§ Passage shown

Predrag Jovanović

Personal information
- Date of birth: 11 August 1965 (age 60)
- Place of birth: Belgrade, SFR Yugoslavia
- Height: 1.85 m (6 ft 1 in)
- Position: Forward

Senior career*
- Years: Team / Apps / (Gls)
- 1988–1989: Maribor
- 1989–1991: Sloboda Tuzla / 50 / (18)
- 1991–1992: Red Star Belgrade / 3 / (0)
- 1992–1993: Stuttgarter Kickers / 13 / (4)
- 1993–1994: Kriens / 17 / (3)
- 1994–1995: Niort / 15 / (6)
- 1995–1996: Železnik
- 1996–1997: Charleroi / 16 / (2)
- 1997–1998: Olympic Charleroi / 13 / (5)
- 1998–1999: Železnik / 6 / (0)
- 1999–2000: Pirmasens / 11 / (4)
- 2000–2001: Bonnyrigg White Eagles

= Predrag Jovanović (footballer) =

Serbian footballer

Predrag Jovanović (Предраг Јовановић; born 11 August 1965) is a Serbian former professional footballer who played as a forward.

==Career==
In 1989, Jovanović moved from Maribor to Yugoslav First League side Sloboda Tuzla. He spent two seasons with the club (1989–90 and 1990–91), before signing with European Cup winners Red Star Belgrade.

Collected data entries

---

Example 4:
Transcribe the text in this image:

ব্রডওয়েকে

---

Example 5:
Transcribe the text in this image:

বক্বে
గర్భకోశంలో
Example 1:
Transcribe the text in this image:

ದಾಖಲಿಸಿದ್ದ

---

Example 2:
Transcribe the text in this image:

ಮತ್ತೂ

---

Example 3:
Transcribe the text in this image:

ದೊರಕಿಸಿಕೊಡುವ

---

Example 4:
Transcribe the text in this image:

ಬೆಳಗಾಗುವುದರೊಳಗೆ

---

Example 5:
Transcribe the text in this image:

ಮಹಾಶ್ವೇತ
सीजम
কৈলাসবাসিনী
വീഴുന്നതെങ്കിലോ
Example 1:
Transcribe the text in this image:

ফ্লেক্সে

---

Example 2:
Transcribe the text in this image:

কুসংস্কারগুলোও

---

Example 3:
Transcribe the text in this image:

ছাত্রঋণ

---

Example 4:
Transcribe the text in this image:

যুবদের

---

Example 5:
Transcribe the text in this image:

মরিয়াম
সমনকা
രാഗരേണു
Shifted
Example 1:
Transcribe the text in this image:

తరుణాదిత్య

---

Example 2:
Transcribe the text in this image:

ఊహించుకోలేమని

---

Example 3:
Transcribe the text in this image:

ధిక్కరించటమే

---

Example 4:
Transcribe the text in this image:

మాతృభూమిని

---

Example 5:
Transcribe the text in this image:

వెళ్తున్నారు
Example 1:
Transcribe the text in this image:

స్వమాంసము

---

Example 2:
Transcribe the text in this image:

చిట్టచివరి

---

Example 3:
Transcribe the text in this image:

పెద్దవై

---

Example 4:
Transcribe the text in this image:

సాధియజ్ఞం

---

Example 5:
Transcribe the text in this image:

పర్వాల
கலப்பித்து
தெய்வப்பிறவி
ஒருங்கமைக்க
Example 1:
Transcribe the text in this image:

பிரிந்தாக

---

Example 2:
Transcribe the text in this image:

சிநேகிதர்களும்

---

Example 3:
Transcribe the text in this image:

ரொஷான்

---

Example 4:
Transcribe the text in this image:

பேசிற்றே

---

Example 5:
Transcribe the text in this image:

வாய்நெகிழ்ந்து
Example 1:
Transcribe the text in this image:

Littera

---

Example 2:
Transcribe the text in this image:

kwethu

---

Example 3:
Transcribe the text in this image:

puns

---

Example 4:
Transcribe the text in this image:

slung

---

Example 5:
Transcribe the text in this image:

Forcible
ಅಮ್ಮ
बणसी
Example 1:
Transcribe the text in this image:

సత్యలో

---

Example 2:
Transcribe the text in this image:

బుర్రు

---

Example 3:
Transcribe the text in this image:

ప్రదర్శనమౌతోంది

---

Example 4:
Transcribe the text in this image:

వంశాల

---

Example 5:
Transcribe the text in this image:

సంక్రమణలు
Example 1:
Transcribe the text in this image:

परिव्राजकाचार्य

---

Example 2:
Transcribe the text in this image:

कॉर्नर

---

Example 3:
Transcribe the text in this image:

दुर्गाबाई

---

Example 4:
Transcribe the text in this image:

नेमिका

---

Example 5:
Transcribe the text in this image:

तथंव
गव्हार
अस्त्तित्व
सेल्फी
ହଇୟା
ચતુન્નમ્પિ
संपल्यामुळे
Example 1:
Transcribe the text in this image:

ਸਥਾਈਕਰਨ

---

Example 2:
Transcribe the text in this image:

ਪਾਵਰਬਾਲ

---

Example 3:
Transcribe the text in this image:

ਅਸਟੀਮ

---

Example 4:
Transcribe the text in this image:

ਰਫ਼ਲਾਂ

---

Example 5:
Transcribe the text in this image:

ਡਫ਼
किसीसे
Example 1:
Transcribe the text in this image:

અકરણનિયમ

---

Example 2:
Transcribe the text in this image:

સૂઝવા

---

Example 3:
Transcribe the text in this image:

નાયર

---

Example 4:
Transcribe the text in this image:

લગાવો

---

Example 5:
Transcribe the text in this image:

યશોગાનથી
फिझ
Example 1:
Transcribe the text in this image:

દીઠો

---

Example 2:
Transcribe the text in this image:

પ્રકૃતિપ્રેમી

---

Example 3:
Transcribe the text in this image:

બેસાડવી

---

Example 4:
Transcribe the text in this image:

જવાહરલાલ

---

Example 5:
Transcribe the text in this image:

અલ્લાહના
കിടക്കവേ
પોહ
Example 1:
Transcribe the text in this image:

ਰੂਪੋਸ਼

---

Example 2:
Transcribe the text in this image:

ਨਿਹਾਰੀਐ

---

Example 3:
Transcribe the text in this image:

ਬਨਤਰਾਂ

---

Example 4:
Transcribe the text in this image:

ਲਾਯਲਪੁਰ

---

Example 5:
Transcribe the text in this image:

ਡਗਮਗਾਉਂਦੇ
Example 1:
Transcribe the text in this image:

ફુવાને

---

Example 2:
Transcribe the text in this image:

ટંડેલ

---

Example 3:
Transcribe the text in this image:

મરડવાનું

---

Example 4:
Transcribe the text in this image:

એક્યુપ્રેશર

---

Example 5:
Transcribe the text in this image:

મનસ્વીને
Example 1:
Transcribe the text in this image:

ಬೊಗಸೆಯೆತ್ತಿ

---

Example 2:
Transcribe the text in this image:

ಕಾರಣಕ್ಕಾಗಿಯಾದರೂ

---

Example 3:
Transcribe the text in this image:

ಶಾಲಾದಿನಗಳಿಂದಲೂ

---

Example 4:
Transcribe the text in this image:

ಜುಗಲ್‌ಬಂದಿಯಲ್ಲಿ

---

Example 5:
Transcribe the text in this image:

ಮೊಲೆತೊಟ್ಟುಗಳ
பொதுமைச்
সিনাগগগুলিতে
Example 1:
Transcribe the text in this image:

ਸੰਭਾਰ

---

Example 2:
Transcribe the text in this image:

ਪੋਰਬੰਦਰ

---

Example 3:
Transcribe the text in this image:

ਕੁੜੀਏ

§ Work order 1
Using the senior career list in the Predrag Jovanović profile, name each team whose entry gives no appearance or goal figures, with the years shown for it.
§ Work order 2
Extract the stretch of the Predrag Jovanović profile from "Personal information" through "Kriens / 17 / (3)", copying it word for word.

§ Reply 1
Maribor (1988–1989), Železnik (1995–1996), Bonnyrigg White Eagles (2000–2001)

§ Reply 2
Personal information
- Date of birth: 11 August 1965 (age 60)
- Place of birth: Belgrade, SFR Yugoslavia
- Height: 1.85 m (6 ft 1 in)
- Position: Forward

Senior career*
- Years: Team / Apps / (Gls)
- 1988–1989: Maribor
- 1989–1991: Sloboda Tuzla / 50 / (18)
- 1991–1992: Red Star Belgrade / 3 / (0)
- 1992–1993: Stuttgarter Kickers / 13 / (4)
- 1993–1994: Kriens / 17 / (3)